The examples and their implications
The examples in the talk span different operational regimes:
- License plate recognition in car parks: a stationary setup with a camera to read plates and control access.
- Emergency braking assistance: a windshield-mounted camera that monitors the road and triggers automatic braking in case of potential collision.
- Smartphone face detection: detection that adapts camera settings for the best shot.
While they vary in criticality and environment, they share the same fundamental pattern: sensing with cameras, robust real-time processing, and a business logic that translates perception into an action or adjustment.
Business logic: turning perception into action
Reisner repeatedly emphasizes that, by the end of the pipeline, the system must “do something” with derived information. Business logic integrates perception outputs with the specific behavior required by the application, and the hardware interface connects decisions to the outside world or to a superordinate system. This separation keeps the perception stack focused while making actions auditable and testable.
Performance, constraints, and 24/7 operation
Embedded vision doesn’t just need to run; it needs to run reliably and efficiently around the clock. That demands:
- Careful resource management (CPU, memory, power)
- Use of accelerators (GPU, NN accelerators) when beneficial
- Robust thermal and mechanical design at the hardware level
- Testability and system-level quality assurance
Reisner’s point about reimplementing modules in C/C++ for the target underlines that performance work is not an afterthought; it is central to moving from PoC to production.
Working at Mission Embedded: interdisciplinary, growing, hands-on
Reisner closes by describing the work environment at Mission Embedded: more and more products include embedded computer vision, making it a strong field for developers who enjoy working with leading-edge technologies and combining multiple disciplines. The team works in a flexible setup, is growing, and is looking for support — underscoring the momentum in this domain.

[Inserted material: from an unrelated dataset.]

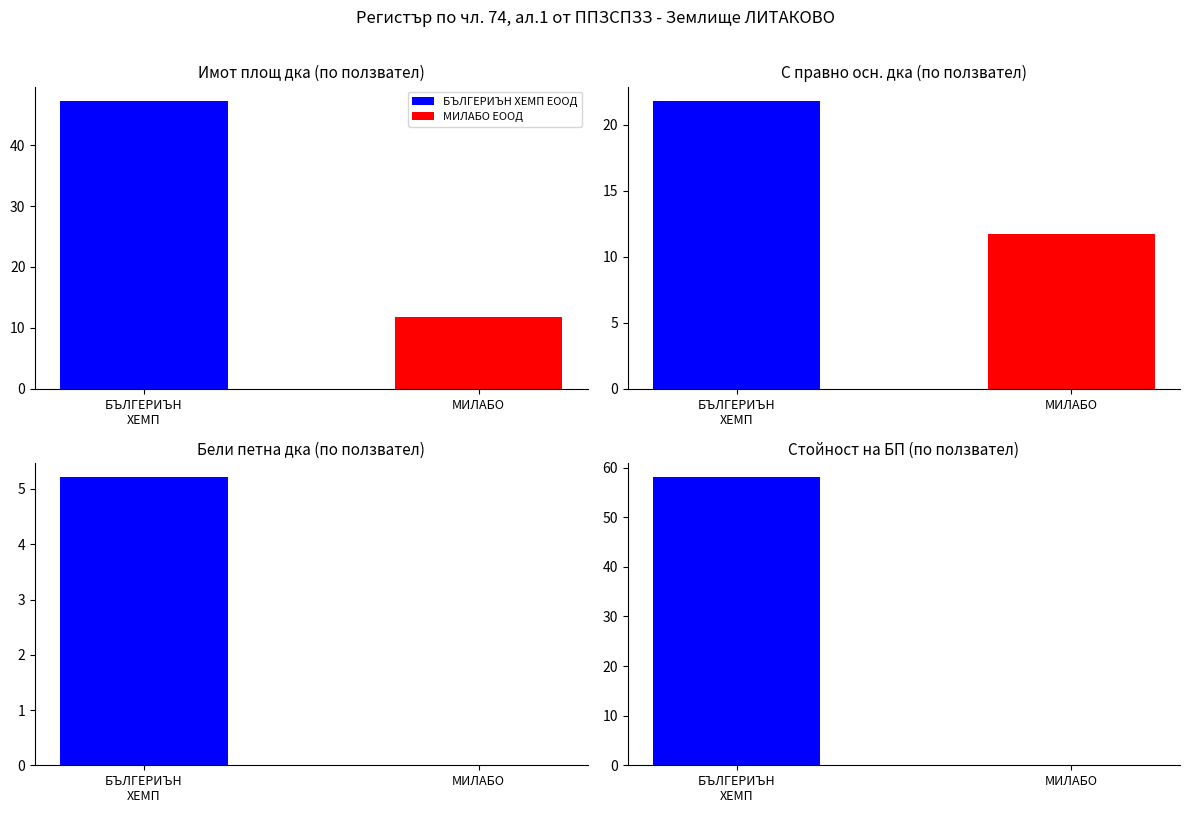

What is the difference between the maximum and minimum values in the Бели петна дка series?

5.2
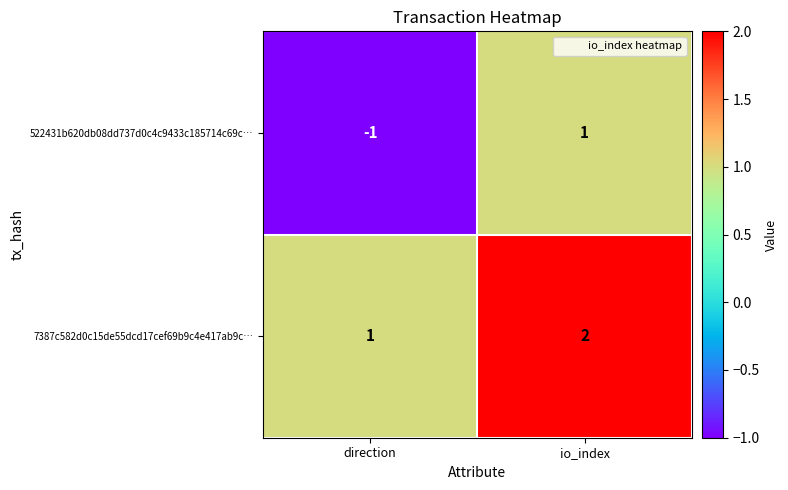

How many values in the 7387c582d0c15de55dcd17cef69b9c4e417ab9c… series are below 2?

1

Closing thoughts: a clear map for embedded vision engineering
“Embedded Computer Vision” by Clemens Reisner (Mission Embedded) provides a clear, practice-oriented map:
- Take sensor handling and pre-processing seriously.
- Prototype quickly with Python and existing platforms, but align early with a C/C++ optimization path.
- Use deep learning as a powerful building block: train offline, infer in real time on-device.
- Treat data collection, annotation, and QA as core to the project, not side work.
- Architect as a pipeline with strong business logic and well-defined interfaces.
- Bring standards, security/safety, and certification into view early.
- Operate a cohesive stack: OpenCV/ROS/PCL, GStreamer/FFmpeg, PyTorch/TensorFlow/ONNX, and CI infrastructure with Azure, Docker, Jenkins, and Git.
For teams bringing computer vision into embedded products, this combination of discipline and pragmatism is the bridge from an idea to a durable, production-ready system.